Integration with Workflows

# In BaseWorkflow

async def _execute_stage_with_feedback(self, stage: WorkflowStage):
    """Execute stage and collect feedback on response quality."""

    call_id = str(uuid.uuid4())
    feedback_collector = FeedbackCollector(memory=get_memory())

    # Execute LLM call
    result = await self._call_model(
        model=stage.model,
        prompt=stage.prompt,
        call_id=call_id
    )

    # Validate output
    is_valid, validation_error = self._validate_output(
        result.output,
        expected_format=stage.expected_format
    )

    # Record feedback
    if is_valid:
        feedback_collector.record_feedback(LLMFeedback(
            call_id=call_id,
            feedback_type=FeedbackType.SUCCESS,
            rating=1.0,
            details="Output met requirements",
            provided_by=f"workflow:{self.name}",
            timestamp=datetime.utcnow()
        ))
    else:
        feedback_collector.record_feedback(LLMFeedback(
            call_id=call_id,
            feedback_type=FeedbackType.FORMATTING_ERROR,
            rating=0.5,
            details=validation_error,
            provided_by=f"workflow:{self.name}",
            timestamp=datetime.utcnow()
        ))

        # Retry with upgraded tier
        result = await self._retry_with_better_model(stage)

    return result

Implementation Roadmap

Phase 1: Foundation (Week 1)

  • Implement HeartbeatCoordinator
  • Add sorted set support to RedisShortTermMemory
  • Implement SignalBus for coordination
  • Add basic event streaming

Phase 2: Telemetry Integration (Week 2)

  • Implement AdaptiveModelRouter
  • Add feedback collection system
  • Integrate telemetry-driven routing into BaseWorkflow

Phase 3: Human Interfaces (Week 3)

  • Implement ApprovalGate
  • Add CLI commands for approvals
  • Build real-time dashboard with SSE

Phase 4: Testing & Refinement (Week 4)

  • End-to-end testing of all patterns
  • Performance benchmarking
  • Documentation and examples

Performance Considerations

Redis Load

With these patterns, Redis will handle:

  • Heartbeats: ~100 writes/min (10 agents × 10 beats/min)
  • Signals: ~50 writes/min (occasional coordination)
  • Events: ~200 writes/min (workflows + stages)
  • Approvals: ~10 writes/min (rare)

Total: ~360 operations/min = 6 ops/sec (very low load)

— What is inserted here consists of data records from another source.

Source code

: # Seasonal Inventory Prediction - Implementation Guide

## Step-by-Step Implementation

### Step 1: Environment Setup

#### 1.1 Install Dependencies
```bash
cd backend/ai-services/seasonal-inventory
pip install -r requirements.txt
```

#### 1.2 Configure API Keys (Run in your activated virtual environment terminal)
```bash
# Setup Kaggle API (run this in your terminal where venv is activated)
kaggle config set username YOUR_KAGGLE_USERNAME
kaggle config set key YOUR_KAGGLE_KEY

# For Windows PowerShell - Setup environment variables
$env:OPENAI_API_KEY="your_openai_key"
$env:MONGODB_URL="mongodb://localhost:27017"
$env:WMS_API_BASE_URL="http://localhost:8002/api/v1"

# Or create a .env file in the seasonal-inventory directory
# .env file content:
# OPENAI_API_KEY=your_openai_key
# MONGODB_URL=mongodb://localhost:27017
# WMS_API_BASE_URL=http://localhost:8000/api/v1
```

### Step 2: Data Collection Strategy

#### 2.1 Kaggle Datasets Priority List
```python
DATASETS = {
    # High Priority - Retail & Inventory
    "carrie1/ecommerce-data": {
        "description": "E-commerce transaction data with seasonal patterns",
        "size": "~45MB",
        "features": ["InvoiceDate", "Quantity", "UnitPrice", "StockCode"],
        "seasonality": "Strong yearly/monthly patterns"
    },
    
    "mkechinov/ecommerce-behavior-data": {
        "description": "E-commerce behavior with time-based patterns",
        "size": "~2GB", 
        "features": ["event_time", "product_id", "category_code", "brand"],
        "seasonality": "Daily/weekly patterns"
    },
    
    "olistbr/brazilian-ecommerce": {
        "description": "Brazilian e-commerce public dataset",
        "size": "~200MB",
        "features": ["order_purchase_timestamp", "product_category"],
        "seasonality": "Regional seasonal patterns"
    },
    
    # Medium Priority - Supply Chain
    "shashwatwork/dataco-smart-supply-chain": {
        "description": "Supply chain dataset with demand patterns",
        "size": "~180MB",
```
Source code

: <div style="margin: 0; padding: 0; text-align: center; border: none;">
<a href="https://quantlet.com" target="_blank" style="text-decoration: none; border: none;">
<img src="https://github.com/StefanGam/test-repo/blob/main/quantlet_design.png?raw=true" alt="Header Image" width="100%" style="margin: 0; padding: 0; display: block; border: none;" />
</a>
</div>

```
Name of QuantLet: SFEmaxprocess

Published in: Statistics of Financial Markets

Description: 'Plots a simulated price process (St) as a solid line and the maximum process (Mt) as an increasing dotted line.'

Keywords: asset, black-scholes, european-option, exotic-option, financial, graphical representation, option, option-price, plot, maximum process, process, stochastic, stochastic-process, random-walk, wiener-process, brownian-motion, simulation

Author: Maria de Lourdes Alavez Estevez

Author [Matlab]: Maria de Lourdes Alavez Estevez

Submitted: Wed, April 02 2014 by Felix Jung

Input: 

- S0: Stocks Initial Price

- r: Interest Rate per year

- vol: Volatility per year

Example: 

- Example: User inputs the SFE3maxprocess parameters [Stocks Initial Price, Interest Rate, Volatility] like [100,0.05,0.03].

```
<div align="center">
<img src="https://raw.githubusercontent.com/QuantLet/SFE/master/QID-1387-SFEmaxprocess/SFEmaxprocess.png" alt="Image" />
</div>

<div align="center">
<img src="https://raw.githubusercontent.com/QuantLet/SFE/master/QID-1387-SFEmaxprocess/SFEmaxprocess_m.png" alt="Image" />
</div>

Redis can handle: 100,000+ ops/sec

Conclusion: These patterns add negligible load to Redis.

Network Latency

  • Heartbeat checks: 1ms (local cache hit)
  • Signal polling: 37ms (Redis network call)
  • Event streaming: Continuous connection, <10ms per event
  • Approval polling: 2-second intervals

Memory Usage

  • Heartbeats: 100 agents × 200 bytes = 20KB
  • Signals: 1000 pending × 500 bytes = 500KB
  • Events: 10,000 events × 1KB = 10MB
  • Approvals: 10 pending × 1KB = 10KB

Total: ~11MB (negligible for modern systems)


Security Considerations

  1. TTL-Based Cleanup - No manual cleanup needed, expired keys auto-delete
  2. No eval() Usage - All predicates are JSON data structures
  3. Authentication - Use AgentCredentials for access control
  4. Rate Limiting - Limit signal/event publishing per agent
  5. Input Validation - Validate all Redis key names and data

Questions for Discussion

  1. Do you want Redis pub/sub for real-time notifications?

    • Alternative: polling with short intervals
  2. Should approval requests support multiple approvers?

    • Example: "2 out of 3 admins must approve"
  3. What metrics should trigger automatic tier upgrades?

    • Current: >20% failure rate
    • Other ideas: high latency, hallucination detection
  4. Do you want webhooks for event streaming?

    • POST events to external URL (Slack, Discord, etc.)

Next Steps

Please review this architecture proposal and let me know:

  1. Which patterns are highest priority?
  2. Are there use cases I missed?
  3. Should I proceed with implementation (start with Phase 1)?

The patterns are designed to be incrementally adoptable - you can implement one pattern at a time without breaking existing functionality.